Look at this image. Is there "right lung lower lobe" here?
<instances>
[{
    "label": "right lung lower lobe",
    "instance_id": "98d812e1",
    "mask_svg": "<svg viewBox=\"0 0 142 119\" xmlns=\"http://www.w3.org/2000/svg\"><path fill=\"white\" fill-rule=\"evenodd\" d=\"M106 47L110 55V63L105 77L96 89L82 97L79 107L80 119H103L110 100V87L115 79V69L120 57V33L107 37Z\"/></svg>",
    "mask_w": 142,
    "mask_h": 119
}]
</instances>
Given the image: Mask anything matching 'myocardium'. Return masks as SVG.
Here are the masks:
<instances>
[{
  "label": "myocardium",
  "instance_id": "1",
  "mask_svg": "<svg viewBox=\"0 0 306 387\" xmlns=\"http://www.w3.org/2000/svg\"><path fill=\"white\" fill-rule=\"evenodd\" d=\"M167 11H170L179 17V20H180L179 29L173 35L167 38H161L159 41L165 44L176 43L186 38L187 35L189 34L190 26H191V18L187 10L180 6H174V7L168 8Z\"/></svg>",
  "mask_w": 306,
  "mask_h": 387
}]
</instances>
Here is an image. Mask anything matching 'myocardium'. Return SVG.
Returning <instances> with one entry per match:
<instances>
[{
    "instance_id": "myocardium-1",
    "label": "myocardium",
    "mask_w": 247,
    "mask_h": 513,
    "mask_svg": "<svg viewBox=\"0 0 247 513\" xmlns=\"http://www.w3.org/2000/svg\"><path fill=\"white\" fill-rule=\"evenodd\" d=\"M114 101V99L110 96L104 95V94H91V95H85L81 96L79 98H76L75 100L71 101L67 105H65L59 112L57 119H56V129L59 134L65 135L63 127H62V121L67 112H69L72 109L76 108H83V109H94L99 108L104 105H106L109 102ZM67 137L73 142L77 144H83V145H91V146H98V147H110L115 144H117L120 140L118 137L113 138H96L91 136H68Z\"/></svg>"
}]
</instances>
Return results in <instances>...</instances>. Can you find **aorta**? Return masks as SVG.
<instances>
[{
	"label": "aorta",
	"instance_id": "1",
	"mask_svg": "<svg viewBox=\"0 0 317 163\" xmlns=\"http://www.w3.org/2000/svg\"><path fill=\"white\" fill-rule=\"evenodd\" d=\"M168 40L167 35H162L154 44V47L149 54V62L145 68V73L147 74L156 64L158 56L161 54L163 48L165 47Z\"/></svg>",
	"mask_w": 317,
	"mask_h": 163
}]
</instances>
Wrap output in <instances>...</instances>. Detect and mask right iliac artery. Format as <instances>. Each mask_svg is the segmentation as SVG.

▸ **GIVEN TASK**
Give the records above as a JSON list of strings, one string per line, leaving out blank lines.

▸ **CORRECT RESPONSE**
[
  "Look at this image. Is there \"right lung lower lobe\" here?",
  "<instances>",
  "[{",
  "    \"label\": \"right lung lower lobe\",",
  "    \"instance_id\": \"98d812e1\",",
  "    \"mask_svg\": \"<svg viewBox=\\\"0 0 142 119\\\" xmlns=\\\"http://www.w3.org/2000/svg\\\"><path fill=\\\"white\\\" fill-rule=\\\"evenodd\\\" d=\\\"M106 47L110 55V63L105 77L96 89L82 97L79 107L80 119H103L110 100V87L115 79V69L120 57V33L107 37Z\\\"/></svg>\",",
  "    \"mask_w\": 142,",
  "    \"mask_h\": 119",
  "}]",
  "</instances>",
  "Given the image: Mask anything matching 'myocardium'. Return masks as SVG.",
  "Here are the masks:",
  "<instances>",
  "[{",
  "  \"label\": \"myocardium\",",
  "  \"instance_id\": \"1\",",
  "  \"mask_svg\": \"<svg viewBox=\\\"0 0 306 387\\\" xmlns=\\\"http://www.w3.org/2000/svg\\\"><path fill=\\\"white\\\" fill-rule=\\\"evenodd\\\" d=\\\"M167 11H170L179 17V20H180L179 29L173 35L167 38H161L159 41L165 44L176 43L186 38L187 35L189 34L190 26H191V18L187 10L180 6H174V7L168 8Z\\\"/></svg>\",",
  "  \"mask_w\": 306,",
  "  \"mask_h\": 387",
  "}]",
  "</instances>",
  "Here is an image. Mask anything matching 'myocardium'. Return SVG.",
  "Returning <instances> with one entry per match:",
  "<instances>",
  "[{",
  "    \"instance_id\": \"myocardium-1\",",
  "    \"label\": \"myocardium\",",
  "    \"mask_w\": 247,",
  "    \"mask_h\": 513,",
  "    \"mask_svg\": \"<svg viewBox=\\\"0 0 247 513\\\" xmlns=\\\"http://www.w3.org/2000/svg\\\"><path fill=\\\"white\\\" fill-rule=\\\"evenodd\\\" d=\\\"M114 101V99L110 96L104 95V94H91V95H85L81 96L79 98H76L75 100L71 101L67 105H65L59 112L57 119H56V129L59 134L65 135L63 127H62V121L67 112H69L72 109L76 108H83V109H94L99 108L104 105H106L109 102ZM67 137L73 142L77 144H83V145H91V146H98V147H110L115 144H117L120 140L118 137L113 138H96L91 136H68Z\\\"/></svg>\"",
  "}]",
  "</instances>",
  "Return results in <instances>...</instances>. Can you find **aorta**? Return masks as SVG.",
  "<instances>",
  "[{",
  "\t\"label\": \"aorta\",",
  "\t\"instance_id\": \"1\",",
  "\t\"mask_svg\": \"<svg viewBox=\\\"0 0 317 163\\\" xmlns=\\\"http://www.w3.org/2000/svg\\\"><path fill=\\\"white\\\" fill-rule=\\\"evenodd\\\" d=\\\"M168 40L167 35H162L154 44V47L149 54V62L145 68V73L147 74L156 64L158 56L161 54L163 48L165 47Z\\\"/></svg>\",",
  "\t\"mask_w\": 317,",
  "\t\"mask_h\": 163",
  "}]",
  "</instances>",
  "Wrap output in <instances>...</instances>. Detect and mask right iliac artery. Format as <instances>. Each mask_svg is the segmentation as SVG."
]